_Problem to solve_
Start at the line with "side table: present" in the records below, stop at the line with "toy train: present", and return every line in that span exactly, the two end lines included.

_Task data_

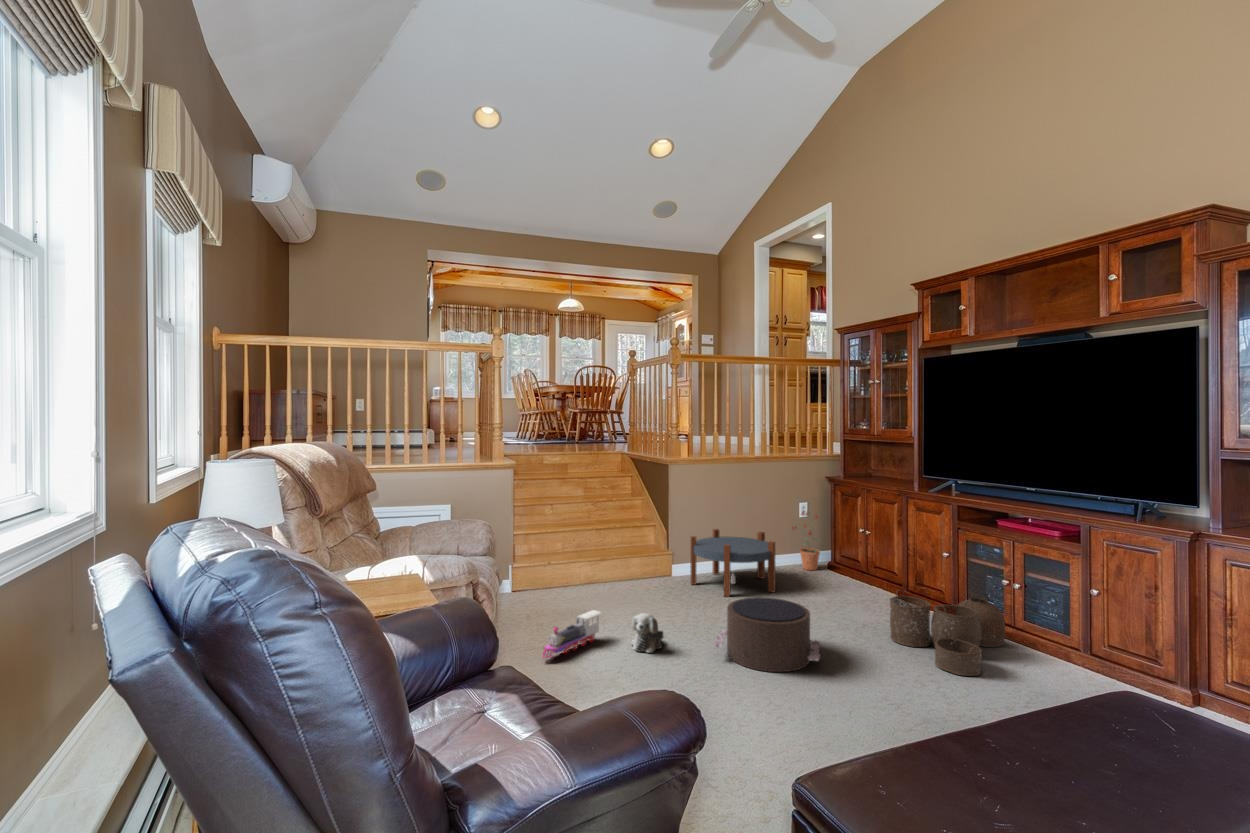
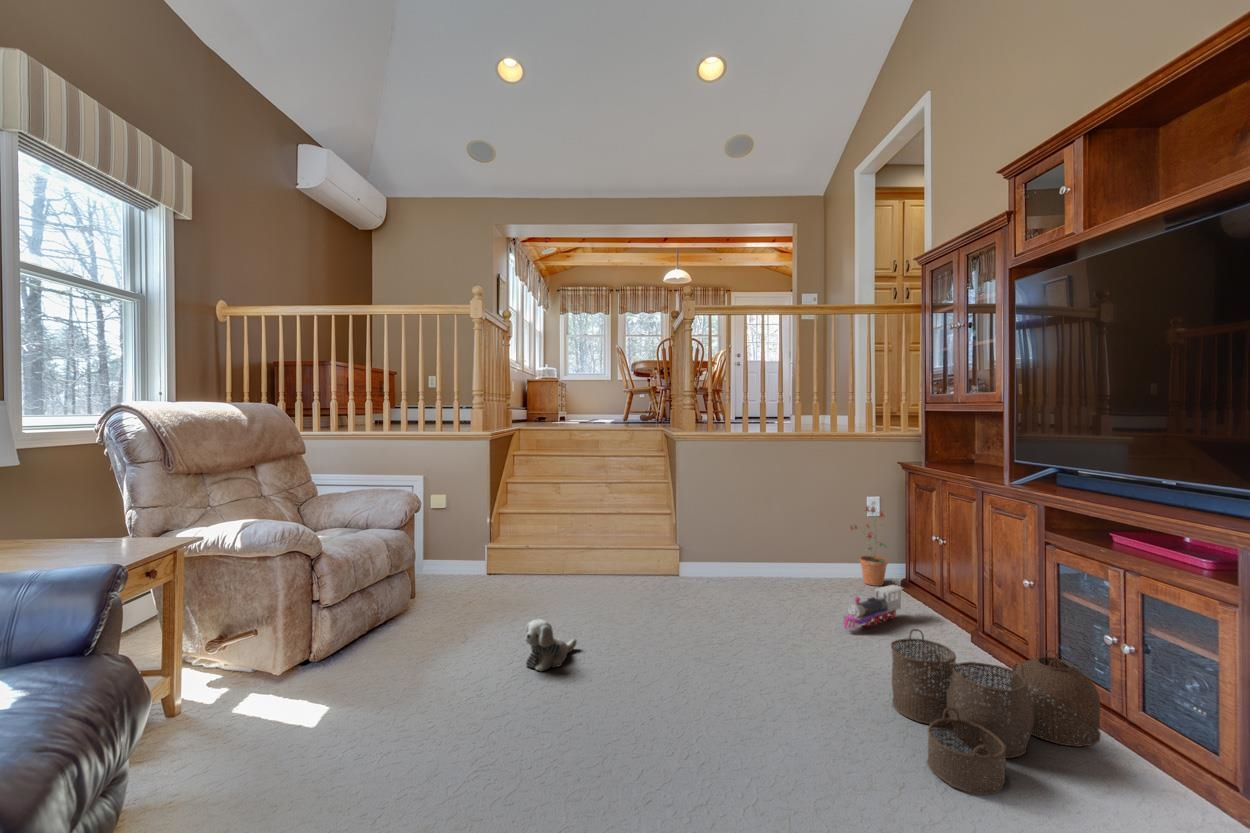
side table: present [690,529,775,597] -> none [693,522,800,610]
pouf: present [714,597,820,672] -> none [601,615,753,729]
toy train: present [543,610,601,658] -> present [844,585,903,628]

...

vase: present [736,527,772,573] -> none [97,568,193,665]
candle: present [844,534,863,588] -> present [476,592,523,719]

_Result of the exercise_
side table: present [690,529,775,597] -> none [693,522,800,610]
pouf: present [714,597,820,672] -> none [601,615,753,729]
toy train: present [543,610,601,658] -> present [844,585,903,628]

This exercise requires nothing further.